Reputation: 411
I try to catch this string [[....]]
(including brackets)
where ....
can be anything (including non-printable) except ]]
Here is the source where to match :
var myString = 'blablablabla[["<strong>LA DEFENSE 4 TEMPS ( La Rotonde )</strong><br />Centre commercial LES 4 TEMPS",
48.89141725,
2.23478235,
"4T"],
["<strong>ANGERS</strong><br />Centre commercial GEANT",
48.89141725,
2.23478235,
"4T"]]blablablabla'
I try to use this method [^\]]+
to match all chars/non-chars except double bracket. The problem i have is that i do not know how to use this method with a bracket that is immediatly after the first bracket [^\]\]]+
.
Is there a solution with positive/negative lookahead or word boundary ?
(\[\[[^\](?=\])]+)
Any help please ?
Upvotes: 5
Views: 3234
Reputation: 626728
In JavaScript, to match any text between some delimiters that consist of more than one character is best achieved with the [^]
/[\s\S]
/[\d\D]
/[\w\W]
construct with a lazy quantifier (*?
matching 0 or more occurrences, or +?
matching 1 or more occurrences of the preceding subpattern, but as few as possible to return a valid match).
While [^]
construct matching any character including a newline is JavaScript specific, [\s\S]

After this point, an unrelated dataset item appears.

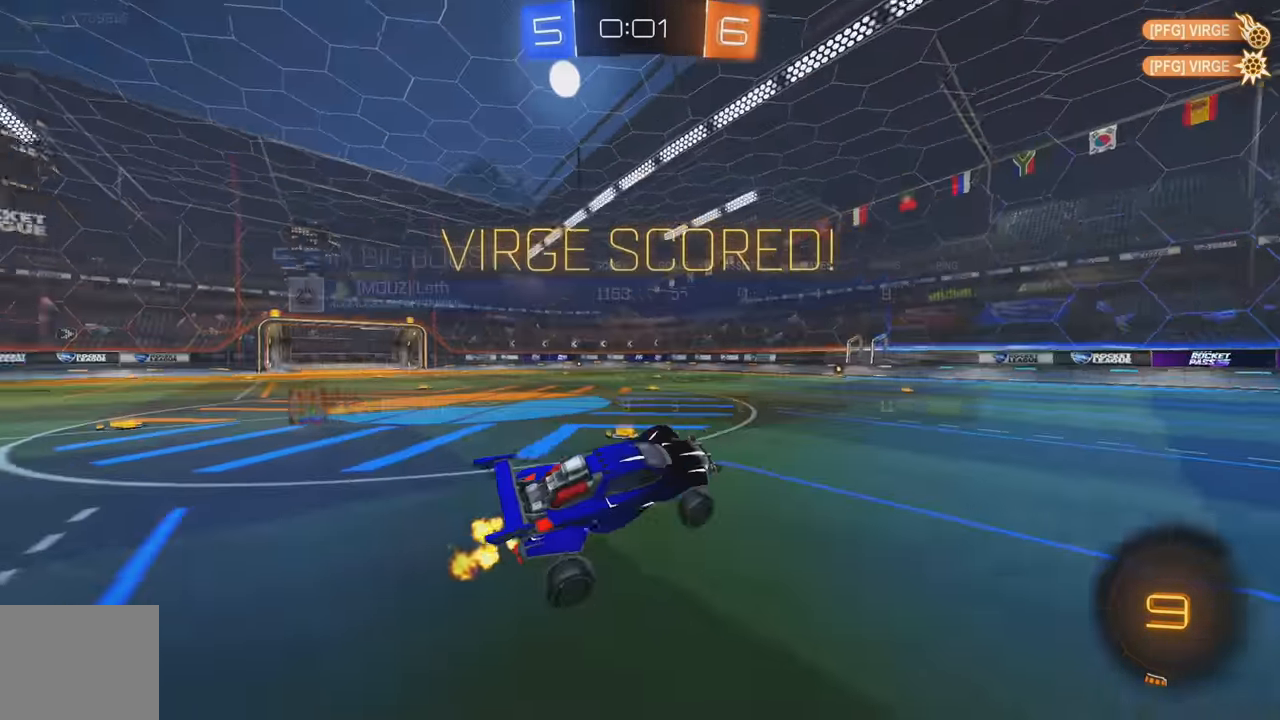
{"buttons": ["A", "B", "L1", "R2"], "left_stick": "up-right", "events": [[184, "B", "down"], [317, "left_stick", "center"], [484, "A", "down"], [484, "L1", "down"], [500, "left_stick", "up-right"]]}
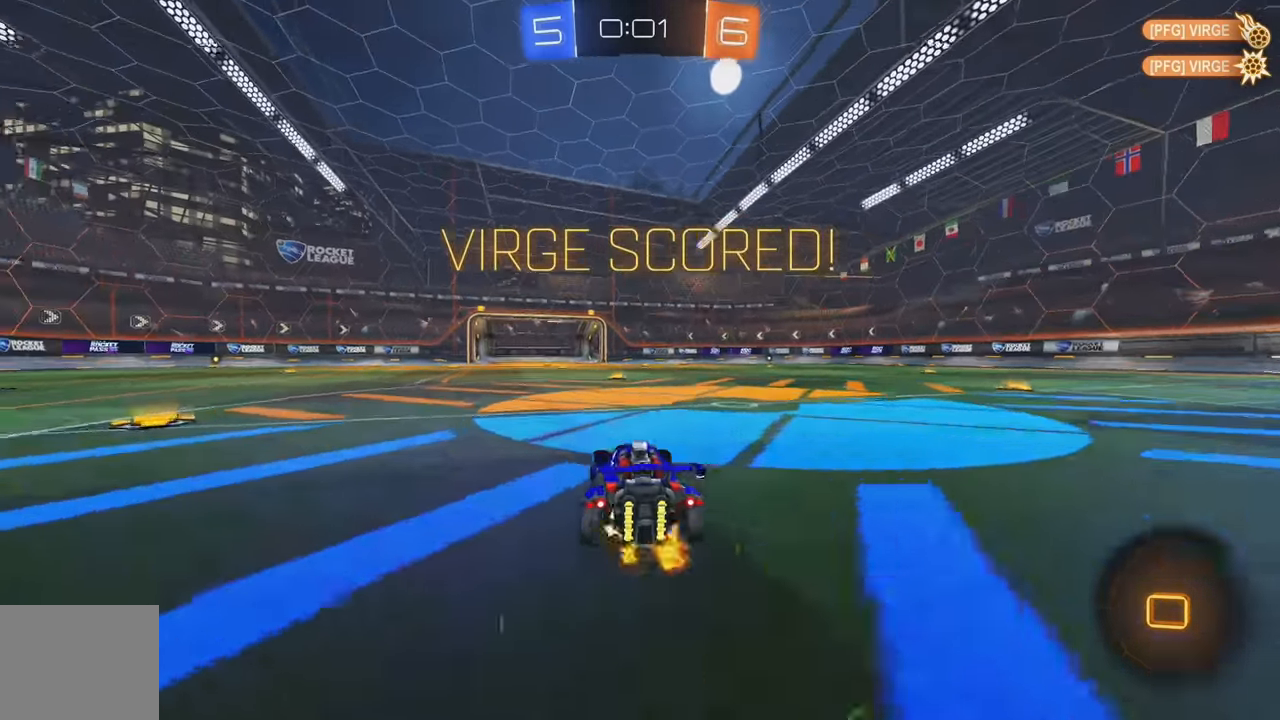
{"buttons": [], "left_stick": "center", "events": [[50, "A", "up"], [100, "A", "down"], [217, "A", "up"], [250, "B", "up"], [250, "L1", "up"], [267, "left_stick", "center"], [350, "R2", "up"]]}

and its variants are mostly cross-platform constructs that will work in PCRE, .NET, Python, Java, etc. The [...]
in this case is a character class that contains two opposite shorthand classes. Since \s
matches all whitespace characters and \S
matches all non-whitespace characters, this [\s\S]
matches any symbol there is in any input.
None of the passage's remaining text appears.